• _YOUR INSTRUCTIONS_: Pictures should be left out while the data beneath this task is written out word for word.

----------

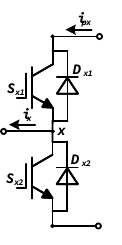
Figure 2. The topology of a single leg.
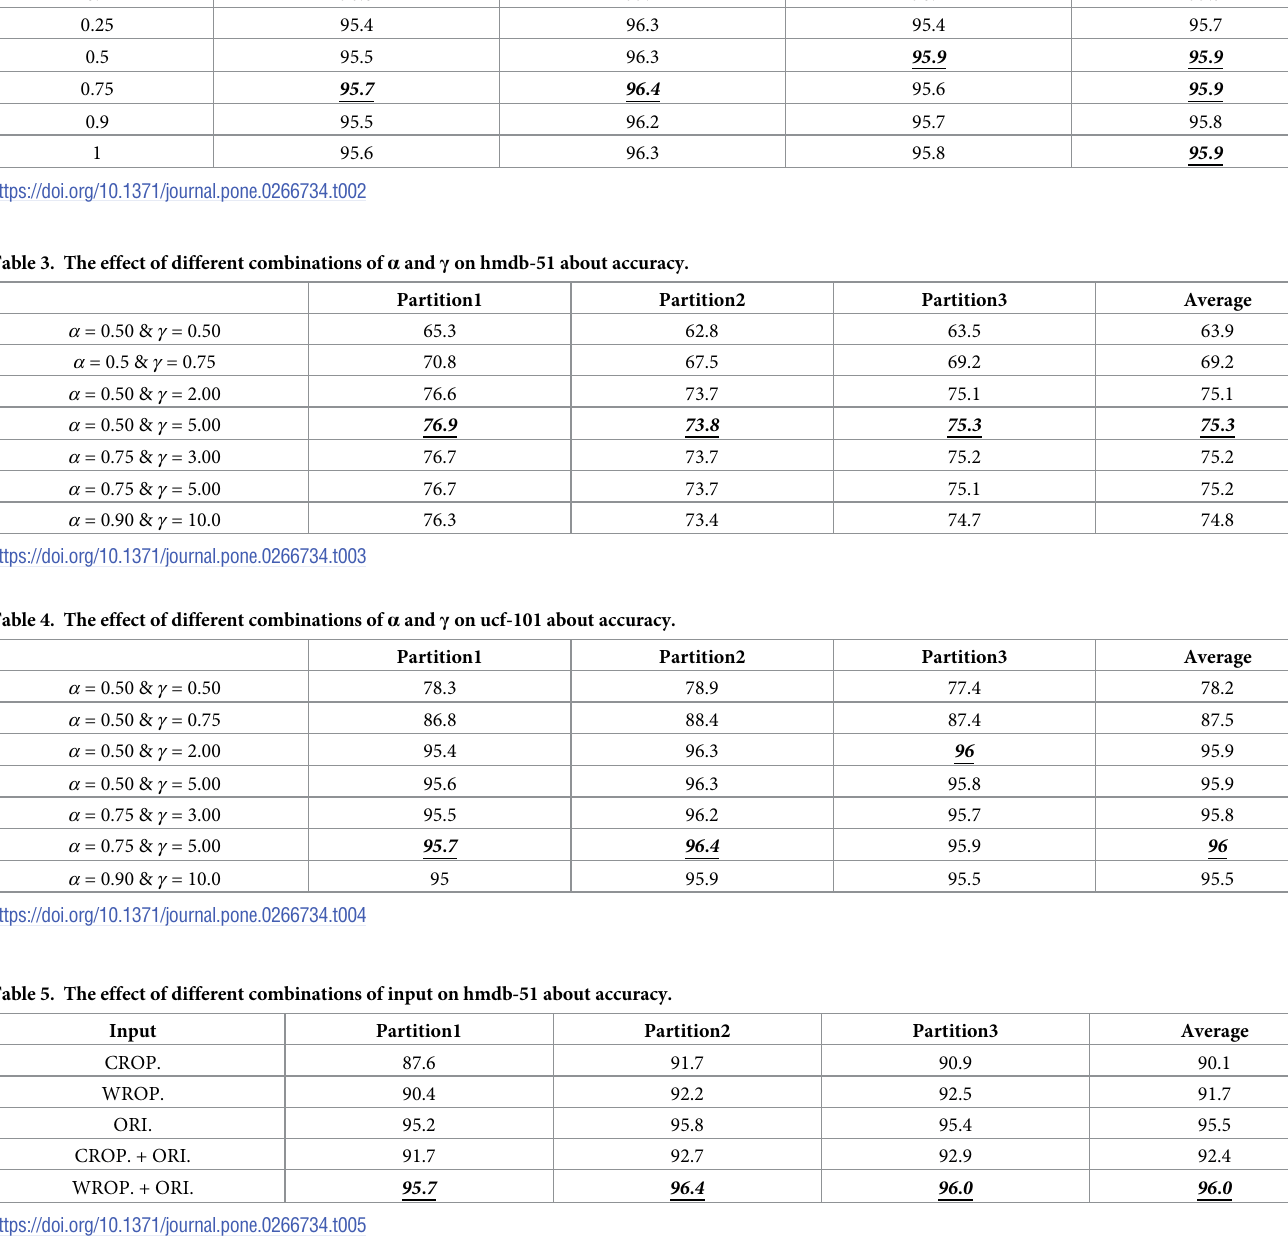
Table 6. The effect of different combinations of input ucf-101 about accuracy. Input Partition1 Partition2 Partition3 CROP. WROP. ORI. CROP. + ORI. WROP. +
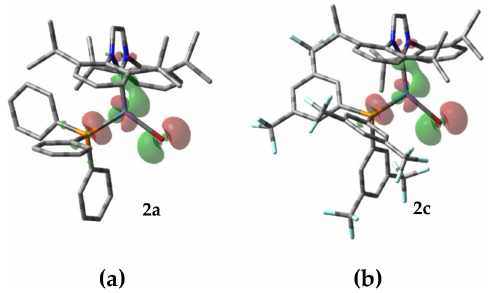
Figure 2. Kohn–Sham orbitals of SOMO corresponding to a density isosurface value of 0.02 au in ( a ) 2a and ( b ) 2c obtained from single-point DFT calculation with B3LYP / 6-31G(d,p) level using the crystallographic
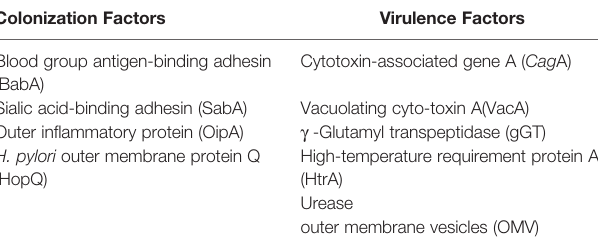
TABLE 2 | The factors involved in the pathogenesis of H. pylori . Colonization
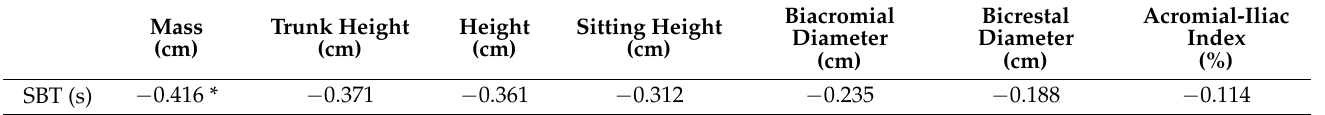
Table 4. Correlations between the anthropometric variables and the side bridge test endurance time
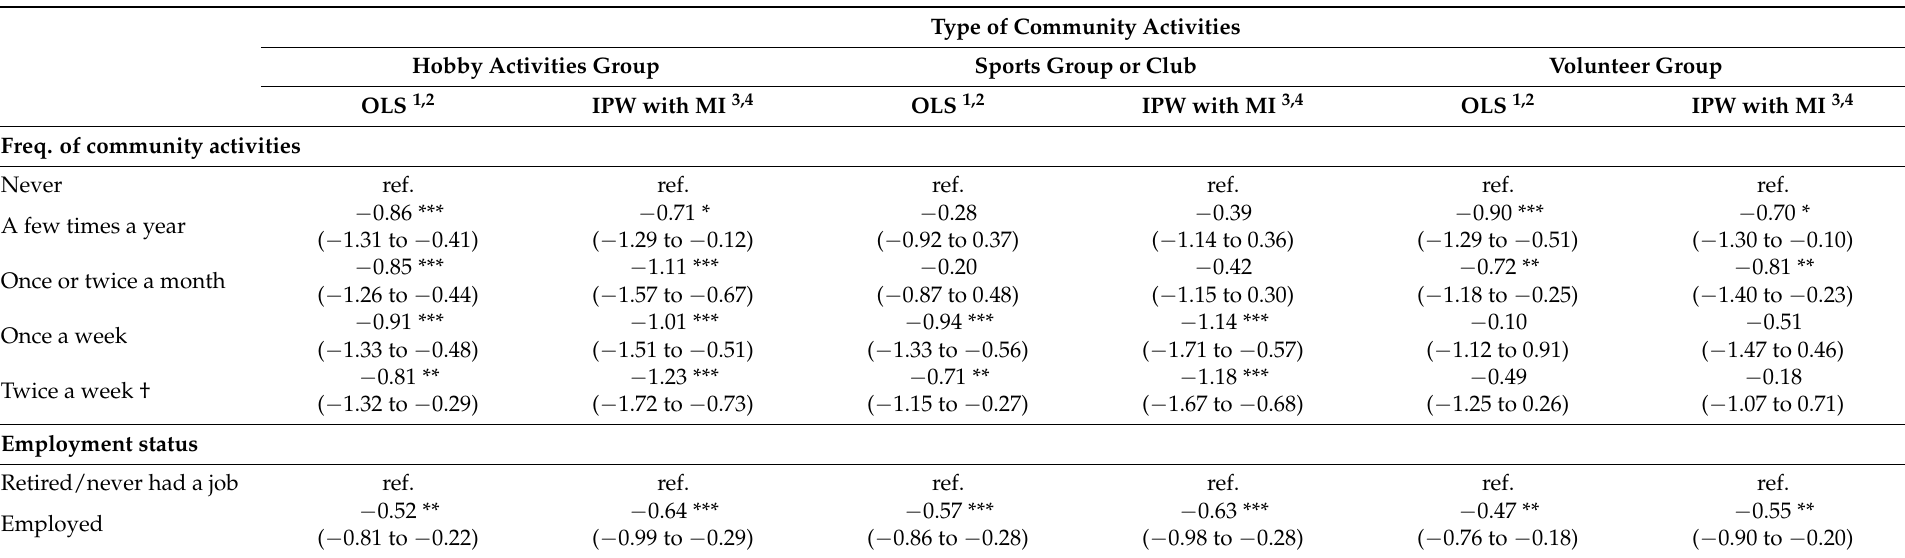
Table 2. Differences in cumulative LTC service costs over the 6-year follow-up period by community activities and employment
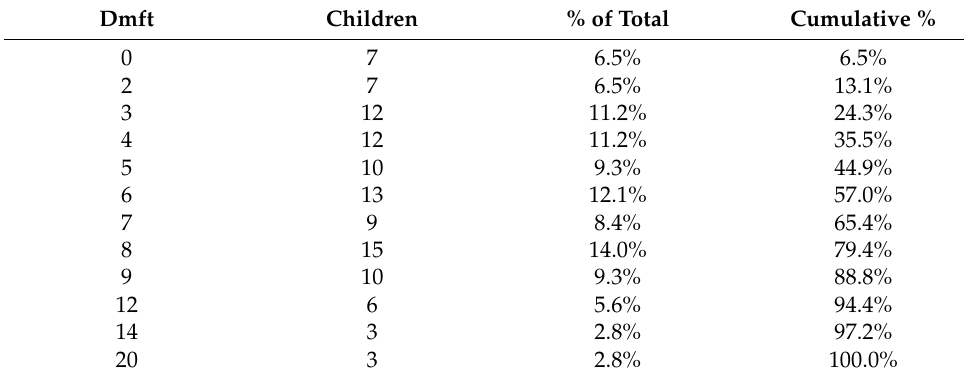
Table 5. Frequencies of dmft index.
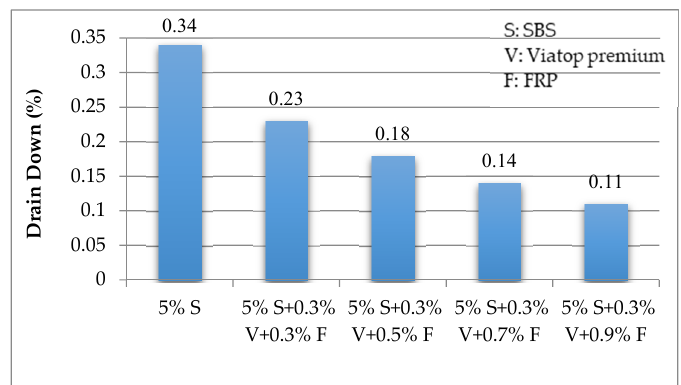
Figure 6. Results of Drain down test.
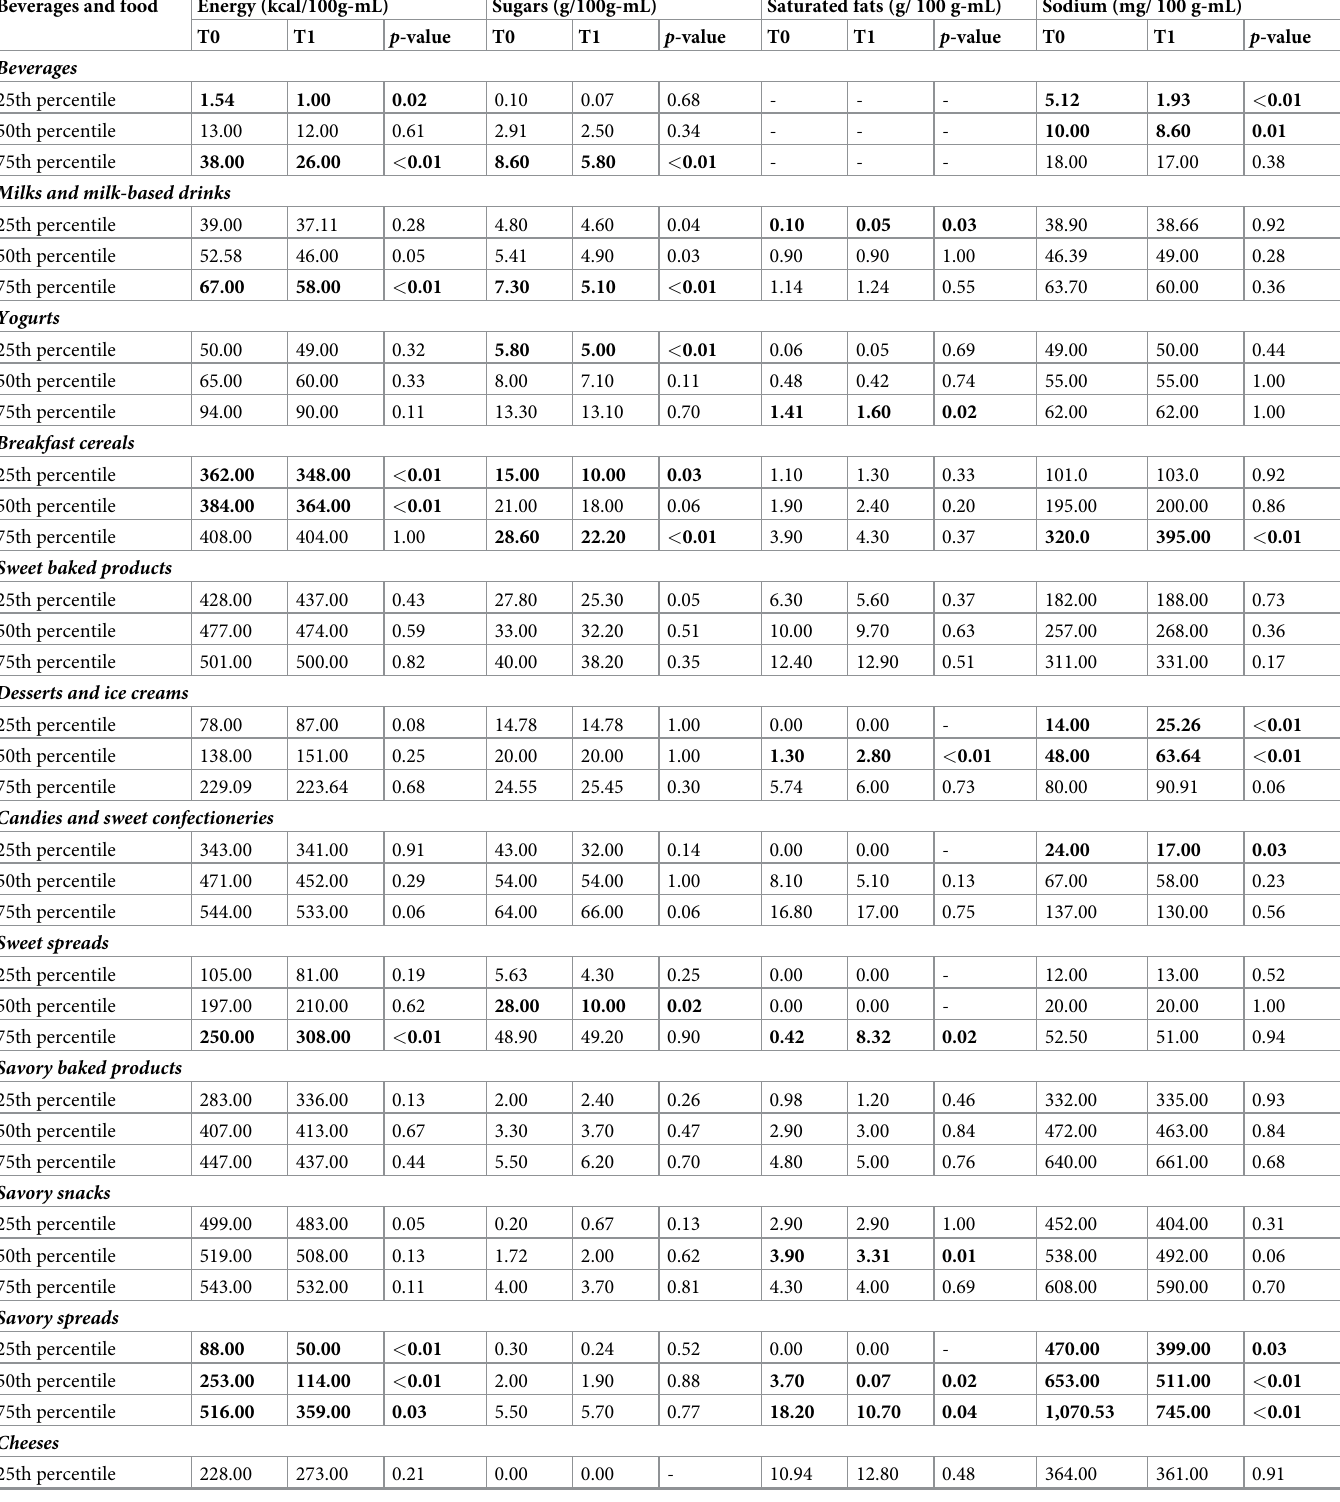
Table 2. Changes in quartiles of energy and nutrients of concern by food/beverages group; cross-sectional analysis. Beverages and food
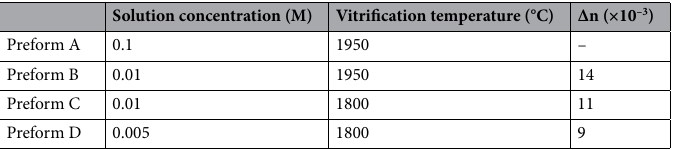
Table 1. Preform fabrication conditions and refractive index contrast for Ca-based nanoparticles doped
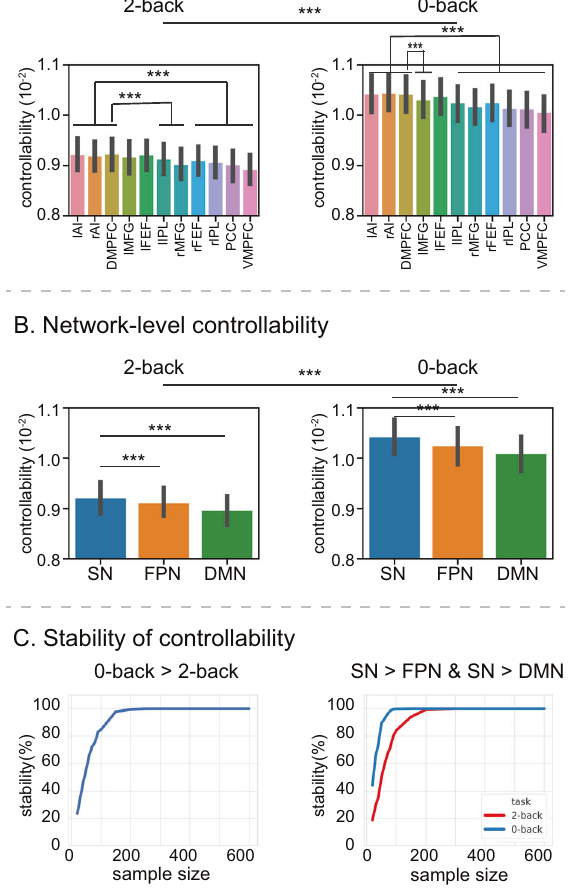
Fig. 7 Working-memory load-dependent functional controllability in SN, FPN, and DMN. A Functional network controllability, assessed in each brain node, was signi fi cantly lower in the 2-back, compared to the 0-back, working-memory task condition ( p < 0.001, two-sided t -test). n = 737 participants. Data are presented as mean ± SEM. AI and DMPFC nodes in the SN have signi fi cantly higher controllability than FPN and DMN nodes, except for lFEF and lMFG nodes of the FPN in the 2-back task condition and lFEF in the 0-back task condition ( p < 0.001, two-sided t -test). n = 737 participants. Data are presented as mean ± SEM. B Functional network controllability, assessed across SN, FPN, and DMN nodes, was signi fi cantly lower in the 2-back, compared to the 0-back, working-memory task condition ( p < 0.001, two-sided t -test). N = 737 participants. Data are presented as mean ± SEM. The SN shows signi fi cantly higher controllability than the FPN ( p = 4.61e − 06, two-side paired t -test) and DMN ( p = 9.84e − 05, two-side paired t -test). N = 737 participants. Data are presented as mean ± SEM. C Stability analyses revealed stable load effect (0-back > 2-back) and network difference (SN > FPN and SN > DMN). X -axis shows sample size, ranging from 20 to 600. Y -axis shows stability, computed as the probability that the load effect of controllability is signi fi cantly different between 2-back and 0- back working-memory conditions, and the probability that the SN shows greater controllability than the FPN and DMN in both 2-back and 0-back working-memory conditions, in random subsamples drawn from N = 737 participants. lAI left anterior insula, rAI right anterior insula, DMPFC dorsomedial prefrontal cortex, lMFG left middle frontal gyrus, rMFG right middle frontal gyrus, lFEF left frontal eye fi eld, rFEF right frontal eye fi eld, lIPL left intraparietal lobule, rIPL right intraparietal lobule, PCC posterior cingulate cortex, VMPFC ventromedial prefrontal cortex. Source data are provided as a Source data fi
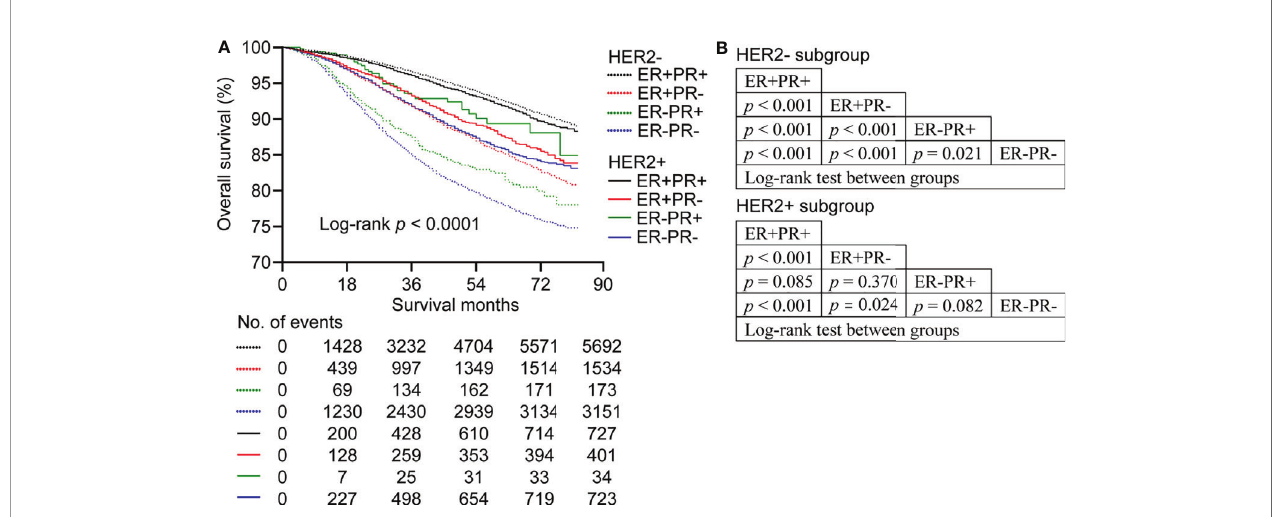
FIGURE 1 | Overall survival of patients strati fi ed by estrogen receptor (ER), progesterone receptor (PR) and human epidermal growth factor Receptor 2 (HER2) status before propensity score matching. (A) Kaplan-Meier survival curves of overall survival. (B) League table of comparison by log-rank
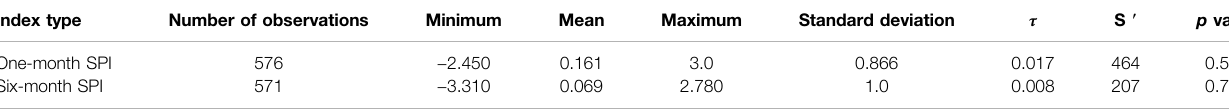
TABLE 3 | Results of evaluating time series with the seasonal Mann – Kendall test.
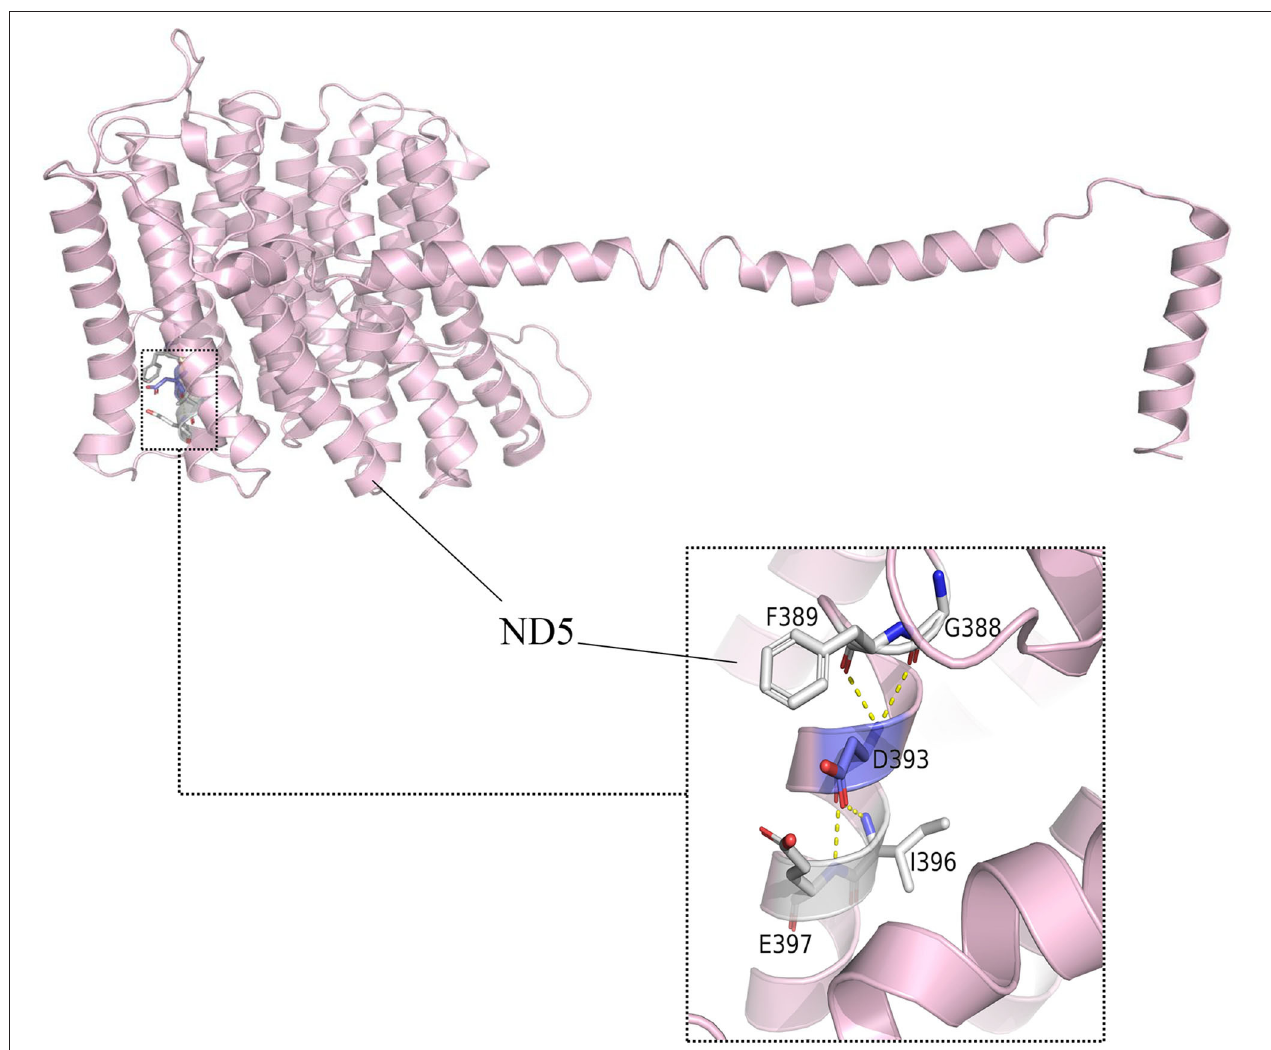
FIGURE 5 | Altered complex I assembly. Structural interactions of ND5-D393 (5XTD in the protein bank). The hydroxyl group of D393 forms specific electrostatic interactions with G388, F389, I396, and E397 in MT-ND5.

----------

• _TASK ANSWER_:
Figure 2. The topology of a single leg.
Table 6. The effect of different combinations of input ucf-101 about accuracy. Input Partition1 Partition2 Partition3 CROP. WROP. ORI. CROP. + ORI. WROP. +
Figure 2. Kohn–Sham orbitals of SOMO corresponding to a density isosurface value of 0.02 au in ( a ) 2a and ( b ) 2c obtained from single-point DFT calculation with B3LYP / 6-31G(d,p) level using the crystallographic
TABLE 2 | The factors involved in the pathogenesis of H. pylori . Colonization
Table 4. Correlations between the anthropometric variables and the side bridge test endurance time
Table 2. Differences in cumulative LTC service costs over the 6-year follow-up period by community activities and employment
Table 5. Frequencies of dmft index.
Figure 6. Results of Drain down test.
Table 2. Changes in quartiles of energy and nutrients of concern by food/beverages group; cross-sectional analysis. Beverages and food
Table 1. Preform fabrication conditions and refractive index contrast for Ca-based nanoparticles doped
Fig. 7 Working-memory load-dependent functional controllability in SN, FPN, and DMN. A Functional network controllability, assessed in each brain node, was signi fi cantly lower in the 2-back, compared to the 0-back, working-memory task condition ( p < 0.001, two-sided t -test). n = 737 participants. Data are presented as mean ± SEM. AI and DMPFC nodes in the SN have signi fi cantly higher controllability than FPN and DMN nodes, except for lFEF and lMFG nodes of the FPN in the 2-back task condition and lFEF in the 0-back task condition ( p < 0.001, two-sided t -test). n = 737 participants. Data are presented as mean ± SEM. B Functional network controllability, assessed across SN, FPN, and DMN nodes, was signi fi cantly lower in the 2-back, compared to the 0-back, working-memory task condition ( p < 0.001, two-sided t -test). N = 737 participants. Data are presented as mean ± SEM. The SN shows signi fi cantly higher controllability than the FPN ( p = 4.61e − 06, two-side paired t -test) and DMN ( p = 9.84e − 05, two-side paired t -test). N = 737 participants. Data are presented as mean ± SEM. C Stability analyses revealed stable load effect (0-back > 2-back) and network difference (SN > FPN and SN > DMN). X -axis shows sample size, ranging from 20 to 600. Y -axis shows stability, computed as the probability that the load effect of controllability is signi fi cantly different between 2-back and 0- back working-memory conditions, and the probability that the SN shows greater controllability than the FPN and DMN in both 2-back and 0-back working-memory conditions, in random subsamples drawn from N = 737 participants. lAI left anterior insula, rAI right anterior insula, DMPFC dorsomedial prefrontal cortex, lMFG left middle frontal gyrus, rMFG right middle frontal gyrus, lFEF left frontal eye fi eld, rFEF right frontal eye fi eld, lIPL left intraparietal lobule, rIPL right intraparietal lobule, PCC posterior cingulate cortex, VMPFC ventromedial prefrontal cortex. Source data are provided as a Source data fi
FIGURE 1 | Overall survival of patients strati fi ed by estrogen receptor (ER), progesterone receptor (PR) and human epidermal growth factor Receptor 2 (HER2) status before propensity score matching. (A) Kaplan-Meier survival curves of overall survival. (B) League table of comparison by log-rank
TABLE 3 | Results of evaluating time series with the seasonal Mann – Kendall test.
FIGURE 5 | Altered complex I assembly. Structural interactions of ND5-D393 (5XTD in the protein bank). The hydroxyl group of D393 forms specific electrostatic interactions with G388, F389, I396, and E397 in MT-ND5.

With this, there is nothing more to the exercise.